Debate Clubs are often associated with over-achieving kids who love the sound of their own voices. There might just be an element of truth here – but that’s not necessarily a bad thing!
Whether your child is the said over-achiever or whether they’re the quieter type who doesn’t like to speak out, joining the school debate club might just be the best thing for their academic and social development. Want to know more? Read on to find out our top three reasons that your child should go to their school’s debate club…
What is debate for students?
Most schools will have a debate club. This is a club where students can get together and practice arguing over set topics. Some debate clubs follow a structured format for debate whereas others just like to discuss trending political or social topics.
There are usually two formats for a debate that are popular in British schools: British Parliamentary Format and Extended Mace Format. The British Parliamentary style is used by both Oxford and Cambridge Universities while the Extended Mace Format is used by the English Speaking Union.
Usually, there will be two sides arguing over a set topic. At the end of the debate, either the audience vote or the judges – usually the teacher running the club – will declare a winning side and give everyone feedback on their performance.
Why is debate good for schools?
Debate club can help your child:
Master the art of public speaking
Public speaking is an important skill that is relevant no matter what area of work your child will go on to. They might have to pitch business ideas, deliver presentations or simply speak confidently in an interview – all of which benefit from mastering the art of public speaking: which can – coincidentally – be done at their school’s debate club!
Debate club also gets children thinking quickly and organising their ideas. As well as mastering speech, debate club helps students master the art of listening. Listening is an important part of argumentation as you have to listen to what other people are saying and respond accordingly.
Public speaking can be a great way to engage children with dyslexia with the English language as you don’t lose any spelling for spelling, punctuation or grammar – public speaking is something that many children with dyslexia find incredibly empowering as it allows them to engage with an academic discipline which isn’t as heavily affected by their learning difficulty.
Joining a debate club can be a great confidence-building activity for your child. Where else will they get the chance to practise their public speaking in a safe, supportive and constructive environment?
Most schools work hard to create a supportive space for their debate clubs – as public speaking can be terrifying!
Most school debate clubs are set up in a way that allows students to simply observe if they want to – there shouldn’t be any pressure to speak. Many students who have low levels of confidence enjoy going and watching debates without actively participating. This is particularly true for children for whom English is a second language and also for those who might have processing difficulties – and they often end up sharing their ideas with the post-debate discussions which inevitably take place.
Being immersed in English spoken language can also help students who have English as an additional language immerse themselves in a lively, heated and friendly way.
If you want to know more about confidence building for kids, you might want to check out our blog post about the top ten children's confidence-building books.
Usually, after the formal debate is over students tend to break into their own evaluative conversations which means that there are many opportunities to make friends and talk to people. We all know that making friends is an important part of a young persons’ childhood experience.

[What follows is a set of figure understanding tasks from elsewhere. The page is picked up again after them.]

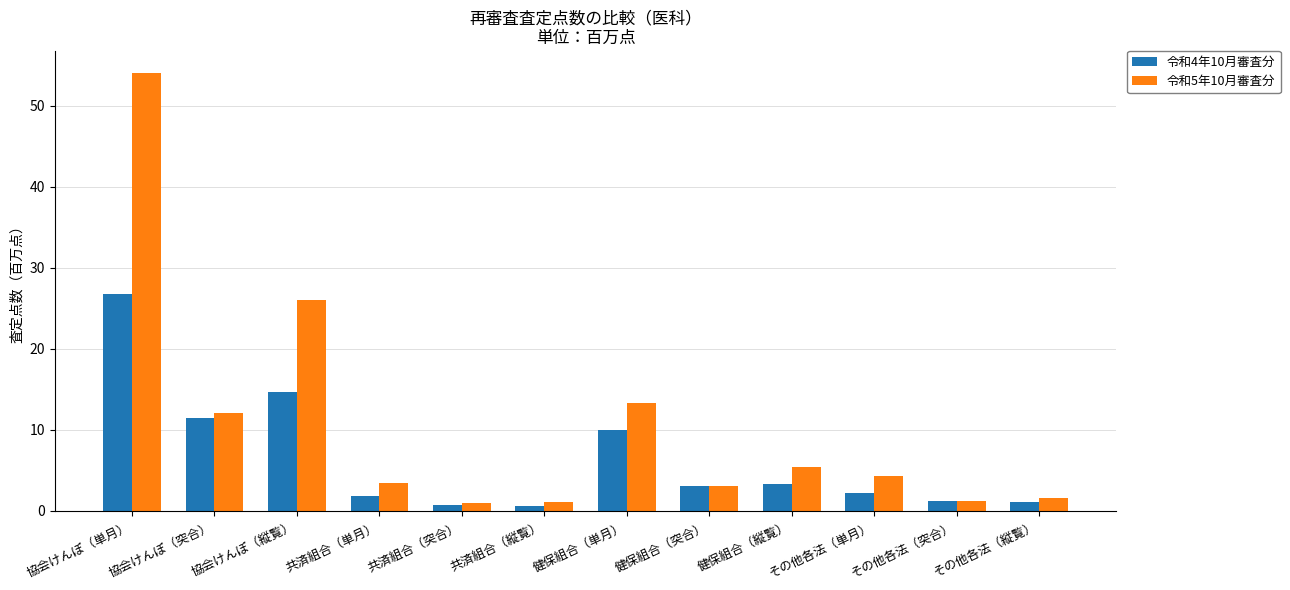

What is the difference between the 令和5年10月審査分 values at 協会けんぽ（縦覧） and 共済組合（単月）?

22.5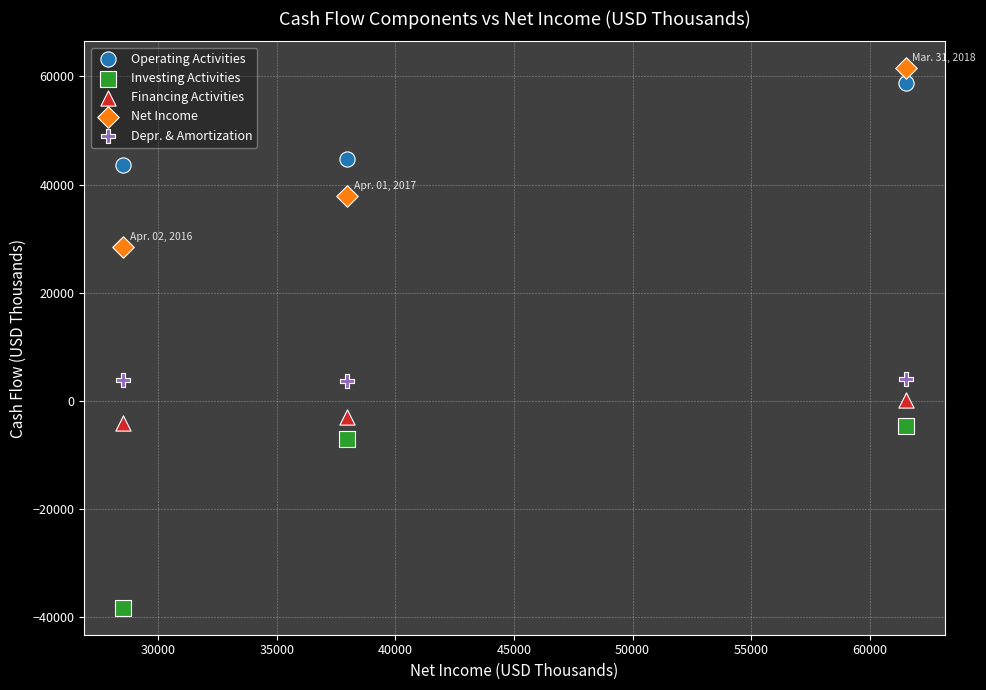

In the Operating Activities series, what Y value is closest to 51157?

44794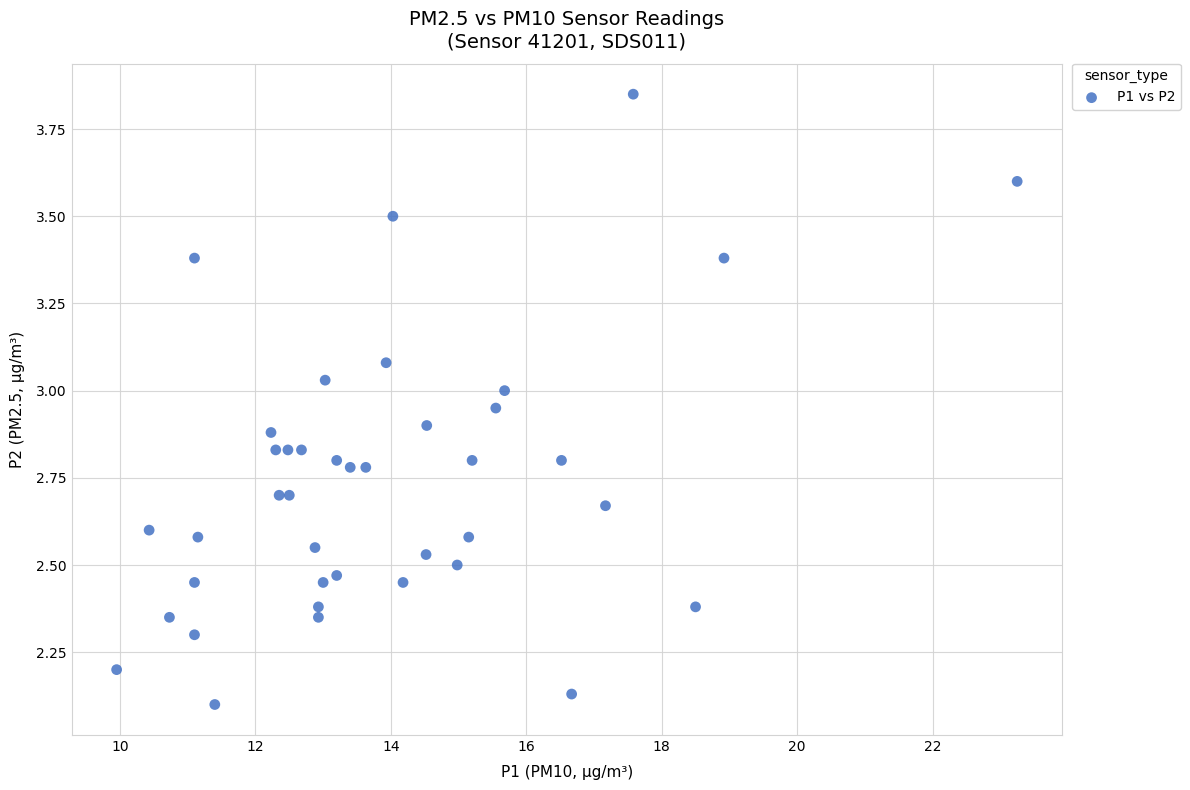

What is the range of X values (max minus min)?

13.3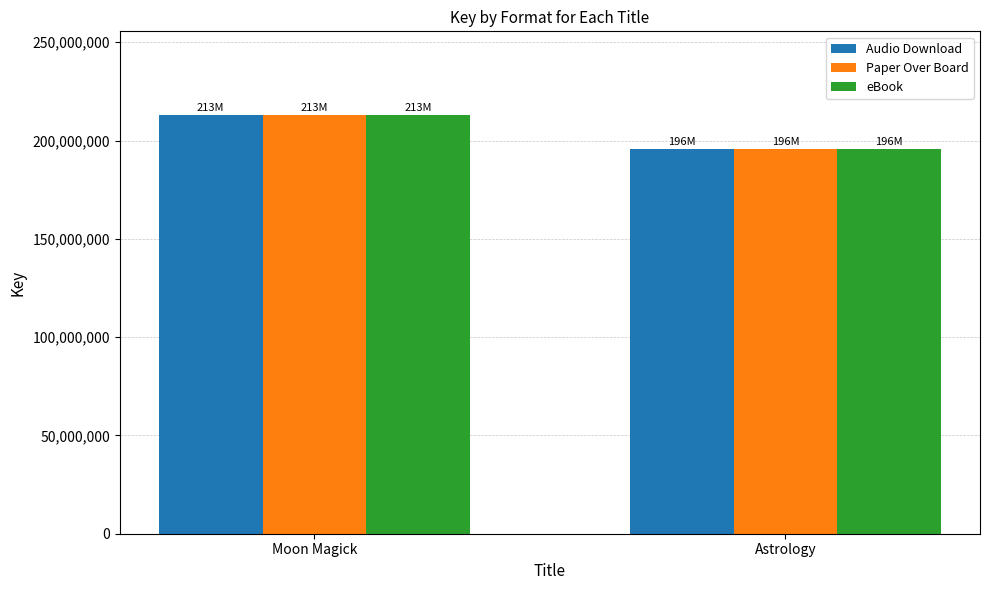

Is it true that Audio Download equals 108156985 at Moon Magick?

False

As well as this, Debate is a collaborative activity that involves working with your teammates. This often means that students end up forging friendships while working together – it is incredibly satisfying to work with someone else and successfully craft a powerful and effective argument.
Many school debate clubs will also have social activities such as picnics or special events (like a comedy debate where the motion is something ridiculous).
So encouraging your child to join their school debate club might even help them make friends and build social skills.
How do you start a debate in school?
If your child’s school doesn’t have a debate club, there is nothing stopping you from trying to have one created.
- Talk with their teacher
- Set one up yourself
- Encourage your child to start a student-led debate club
Talk with their teacher
You can talk with the class teacher to try and find out if the school is willing to set up a debate club. Usually, this will be run by the English or Politics department in the school – so maybe email the heads of those departments?
Set one up yourself
It might be possible for you to go to your child’s school and volunteer to run an extracurricular debate club. This will be an excellent way to improve parent-teacher communication while at the same time giving something back to the school.
Encourage your child to set up a student-led debate club
If your child talks with teachers they might be able to get permission to use a room and circulate information about the club through all of the form groups. If your child manages to do this it will help them develop their leadership and organisational skills. It will also be a great achievement to put on their CV when applying for University or future jobs.
Whether your child wants to improve their English language skills, make some new friends or simply gain some experience to put on their CV, debate club might just be the best thing for them!